I could do a whole series on this,[1. Other examples: it's not fair that purchasing goods and services can lead to supporting anything other than the existence of those goods and services; it's not fair that there's no way to choose political neutrality without siding by default with the current power structure; it's not fair that Western culture on the whole systematically misrepresents adulthood to children to make adults feel good about their idealized notions of the world; it's not fair that it's impossible to use language to communicate ideas clearly without leaving out important details.] but one of the unfair things that bothers me most, and most frequently, is that there is absolutely no set of relationships between:
- How important it is to understand something,
- How easy that thing is to understand,
- How easy it is to get help in understanding that thing.

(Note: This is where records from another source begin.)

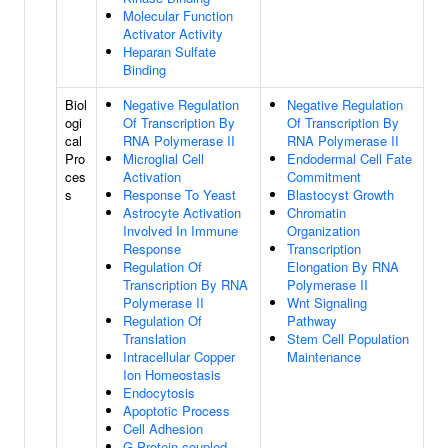
Molecular Function
Activator Activity
Heparan Sulfate
Binding
Biol
Negative Regulation
Negative Regulation
ogi
Of Transcription By
Of Transcription By
cal
RNA Polymerase II
RNA Polymerase II
Pro
Microglial Cell
Endodermal Cell Fate
ces
Activation
Commitment
s
Response To Yeast
Blastocyst Growth
Astrocyte Activation
Chromatin
Involved In Immune
Organization
Response
Transcription
Regulation Of
Elongation By RNA
Transcription By RNA
Polymerase II
Polymerase II
Wnt Signaling
Regulation Of
Pathway
Translation
Stem Cell Population
Intracellular Copper
Maintenance
Ion Homeostasis
Endocytosis
Apoptotic Process
Cell Adhesion
G Protein-coupled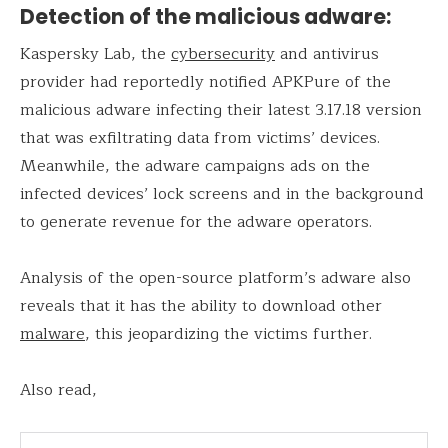
Detection of the malicious adware:
Kaspersky Lab, the
cybersecurity
and antivirus
provider had reportedly notified APKPure of the
malicious adware infecting their latest 3.17.18 version
that was exfiltrating data from victims’ devices.
Meanwhile, the adware campaigns ads on the
infected devices’ lock screens and in the background
to generate revenue for the adware operators.
Analysis of the open-source platform’s adware also
reveals that it has the ability to download other
malware
, this jeopardizing the victims further.
Also read,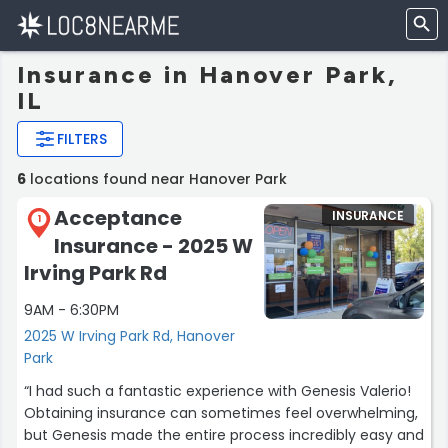
Insurance in Hanover Park,
IL
FILTERS
6
locations found near Hanover Park
Acceptance
INSURANCE
1
Insurance - 2025 W
Irving Park Rd
9AM - 6:30PM
2025 W Irving Park Rd, Hanover
Park
“I had such a fantastic experience with Genesis Valerio!
Obtaining insurance can sometimes feel overwhelming,
but Genesis made the entire process incredibly easy and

Like, the United States legal system is literally so complicated that it takes an advanced degree to be able to deal with it with a significant level of competency, but that degree is very expensive, the ideas that you have to learn in getting it are complex, often contradictory, and usually counter-intuitive, and everyone in the US is nonetheless required to behave in a way that corresponds in a certain way to those ideas.
Or, understanding the suffering of a marginalized group requires accepting that they face a constant barrage of microagressions, but any attempt a marginalized person makes to testify to those experiences sounds very much like cherry-picking and can rhetorically be neutralized by actually cherry-picked experiences that a privileged person has had.
Or, we're taught to understand money in terms of a static value -- a millionaire is a person who has a million dollars, you can get rich by winning the lottery and being given a big pile of money -- when the actual functionality of money is more like a rate of flow -- a million dollars is 20 thousand a year if you want it to last 50 years, which is like having an extra household member with a poverty-level job, not like being a millionaire at all.
And, importantly, to all three of those examples you could criticize my summary by pointing out that it's actually way more complicated than that. Which is my point.
Stuff like this reminds me why stuff like Voltaire's famous quote, "The perfect is the enemy of the good," is so important. These problems are all fundamentally un-solvable, because the universe is unfair and we've got brains shaped by evolution and there are lots of people who stand to keep a lot of money and power if these ideas stay confusing.
But knowing we can't solve these problems doesn't mean trying would be bad. The difference between any of them being 0% solved or 10% solved or whatever[2. And calculating percentage-solvedness of these problems is another impossible thing that is nonetheless useful.] and being 50% or 80% solved is a difference of a huge amount of suffering or well-being. Even individual actions by individual people contain a degree of significance that is both trivial and meaningful.
Which is a confusing idea that seems complicated or self-refuting and is hard to express using language, but it's also really important.